CHEYENNE — While the use of illicit drugs continues to pose problems, alcohol is the biggest menace to Wyoming's youth, Gov. Dave Freudenthal said during a panel discussion.
The forum was held Thursday as part of Red Ribbon Week, which focuses on the dangers of drug abuse.
"Alcohol kills more kids than all illegal drugs combined," Freudenthal said. "Alcohol is the single largest killer of young people in this country."
Freudenthal said the problem of underage drinking doesn't necessarily belong to the 20-year-olds. Kids as young as 12, 13 and 14 are engaging in binge drinking or other unhealthy excesses, he said.
Many Wyoming youths also have their first drink before the fourth grade, Freudenthal said.
Kurt Dobbs, director of the state Division of Criminal Investigation, said methamphetamine is growing in usage, and he likened it to a three-pronged monster because it attacks victims physically, mentally and environmentally.
The drug increases crime and endangers children who are exposed to labs and addicts, he said.
Dobbs said during a recent undercover operation he met a woman who was eight months pregnant and begging for the drug.
Marijuana also is a problem, and arguments that it can be used as a medicine are false, said Glenn Gaasche, local bureau director for the U.S. Drug Enforcement Administration.
He said groups such as the Institute of Medicine, the National Multiple Sclerosis Society and the Center for Medical Cannabis Research have all determined that marijuana has no future as a medicine.
Gaasche said instead of helping ailments such as glaucoma, marijuana actually creates new ones such as heart disease. He said advocates for legalization appeal to emotions and not logic.
Groups with names such as Americans for Medical Rights imply the government is trying to keep medicine from sick people, he said, adding that efforts to try drug legalization in Europe have not worked.
An experiment to legalize heroin in Switzerland increased the number of addicts from about 700 to 20,000 within five years, Gaasche said.
Heather Cassell, a pediatrician at F.E. Warren Air Force Base, said conditions such as undiagnosed cognitive disorders or depression can trigger drug use in adolescents.
"If a person thinks highly of themselves, they won't abuse their bodies," she said.

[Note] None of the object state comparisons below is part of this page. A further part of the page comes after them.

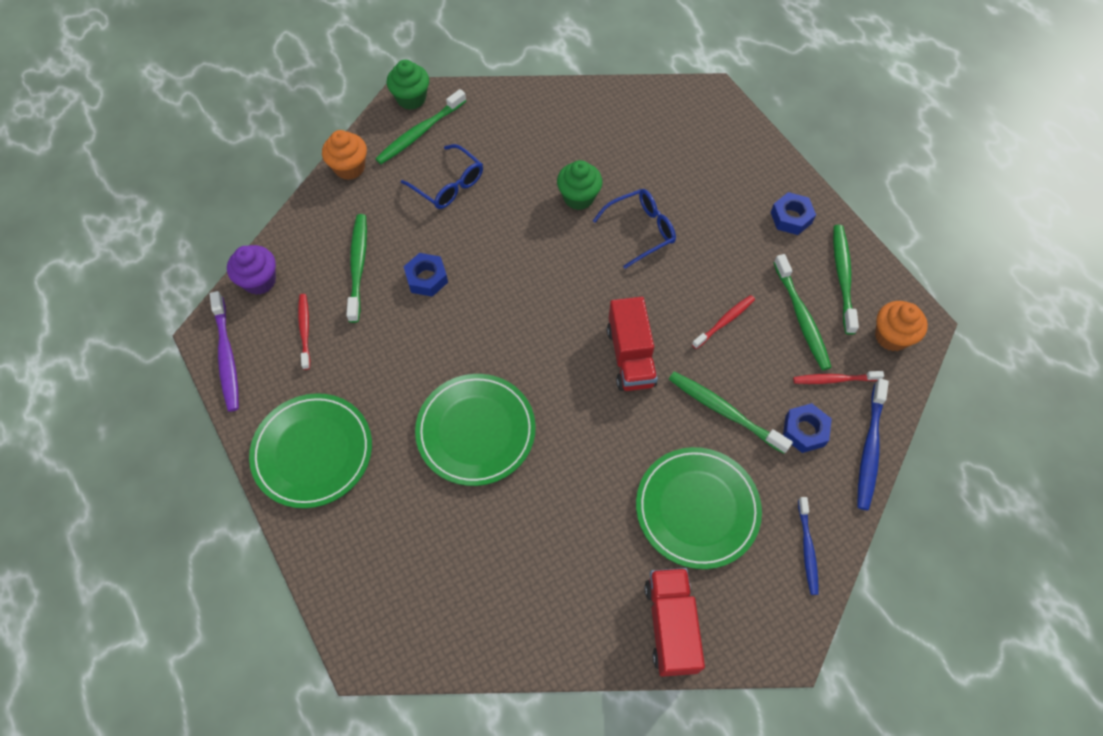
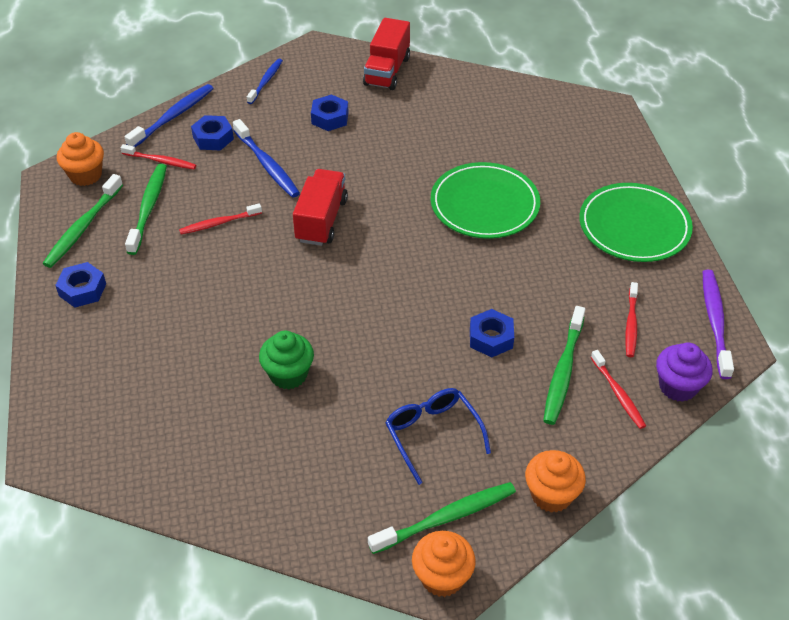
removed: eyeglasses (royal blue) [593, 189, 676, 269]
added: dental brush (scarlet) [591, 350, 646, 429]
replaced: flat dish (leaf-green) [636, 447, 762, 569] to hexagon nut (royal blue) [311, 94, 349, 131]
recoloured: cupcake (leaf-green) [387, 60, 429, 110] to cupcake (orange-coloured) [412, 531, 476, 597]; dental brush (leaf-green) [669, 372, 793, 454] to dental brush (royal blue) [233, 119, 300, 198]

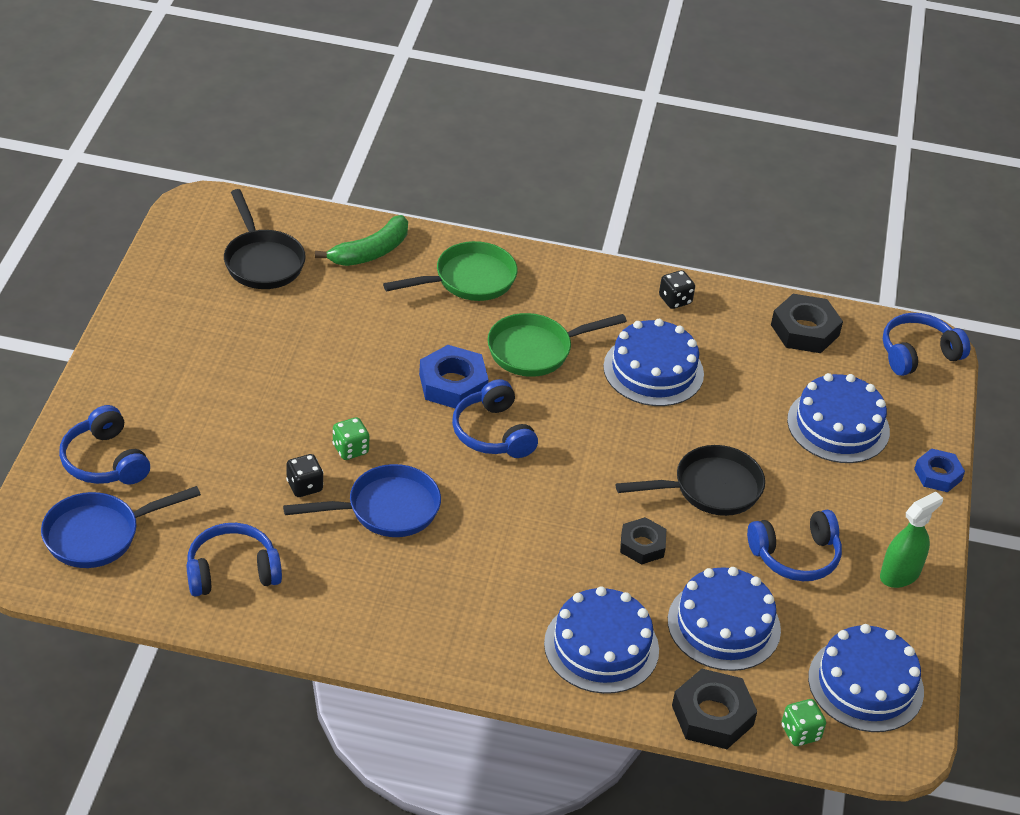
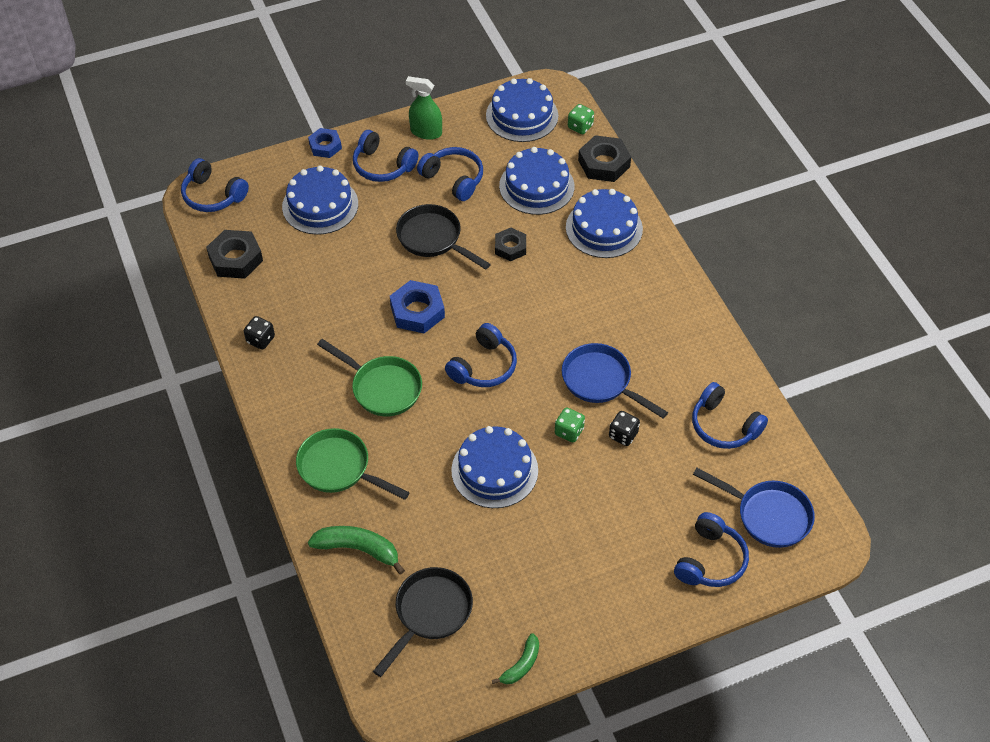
added: over-ear headphones (royal blue) [353, 130, 418, 182]; banana (leaf-green) [492, 633, 539, 684]
moved: hexagon nut (royal blue) [419, 345, 489, 408] to [390, 280, 445, 333]; cake (royal blue) [603, 319, 704, 406] to [451, 426, 538, 508]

Inhalants such as cans of whipping cream, spray paint and glue are often the first drug teenagers try because they're inexpensive and readily available. Those are dangerous and can cause brain damage, Cassell said, and be a gateway to other drugs.

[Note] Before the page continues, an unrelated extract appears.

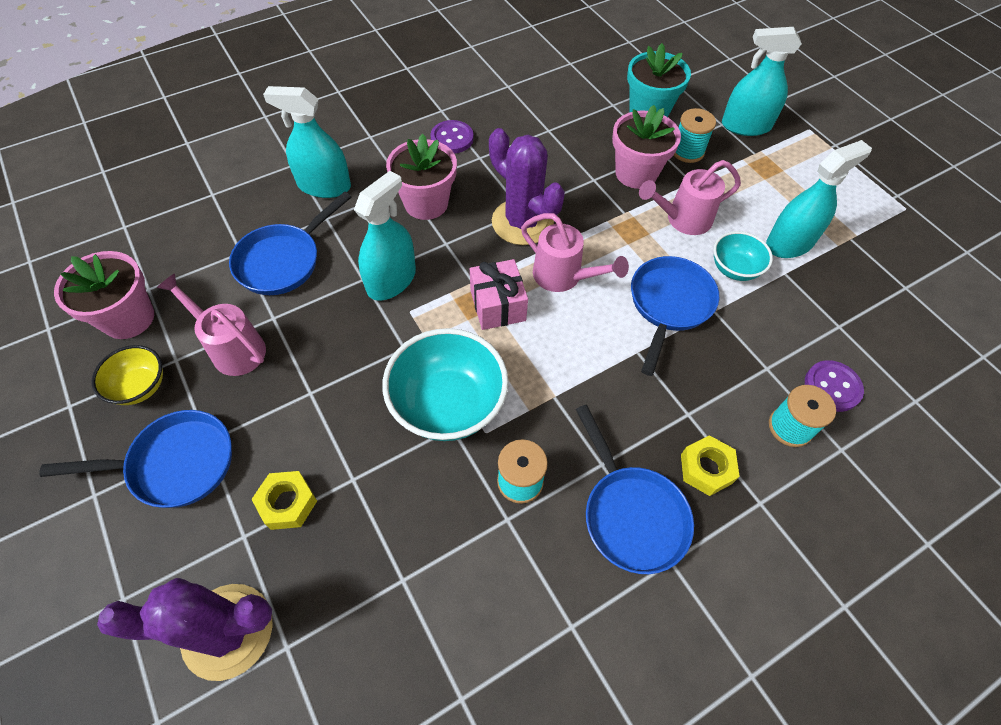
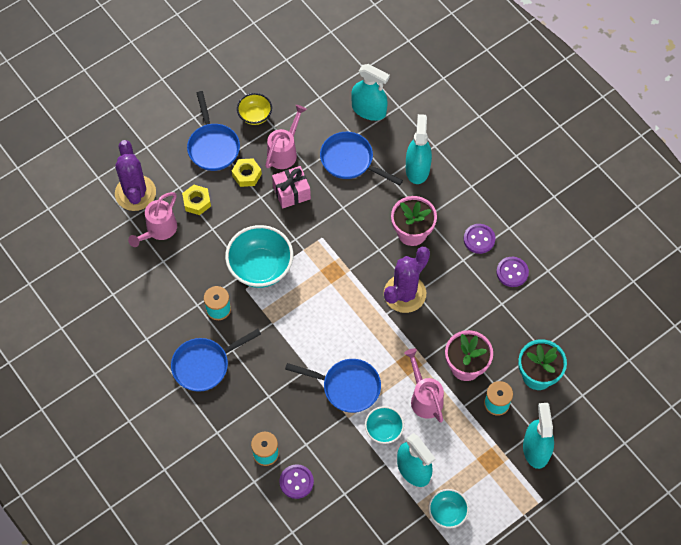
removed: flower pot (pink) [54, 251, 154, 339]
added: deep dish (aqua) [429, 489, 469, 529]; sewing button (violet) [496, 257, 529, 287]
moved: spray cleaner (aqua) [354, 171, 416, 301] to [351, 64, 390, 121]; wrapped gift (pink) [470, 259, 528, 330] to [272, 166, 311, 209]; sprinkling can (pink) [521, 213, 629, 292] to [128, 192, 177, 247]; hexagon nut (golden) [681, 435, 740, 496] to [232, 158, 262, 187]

Tobacco also is considered a gateway drug, she said.
In 2001, 85 percent of the nation's high school seniors had tried alcohol, 51 percent had tried marijuana, 12.8 percent methamphetamines, 12.1 percent cocaine and 3 percent heroin or other opiate drugs.
Parents should get to know their child so they can identify trigger symptoms like anxiety and depression, Cassell said. She also said parents should be aware that drug abuse does not affect a specific cultural, socioeconomic or social background.
"Just because you think you have the picture-perfect child doesn't mean they're not exposed to it or they're not at risk," she said.
Freudenthal said parents should be aware that their own behavior affects their children. He said kids are aware if adults around them need alcohol to have a good time.
He said parents also should be honest with their kids and that every parent will probably be asked if they ever drank alcohol underage. Just because a parent was once a reckless youngster doesn't make it right, he said.
Freudenthal said the difference between when he was a kid and today is that experimentation hits more frequently and much sooner.
"If you think your kid is drinking, they probably are," he said. "If you think your child is not drinking, they probably are."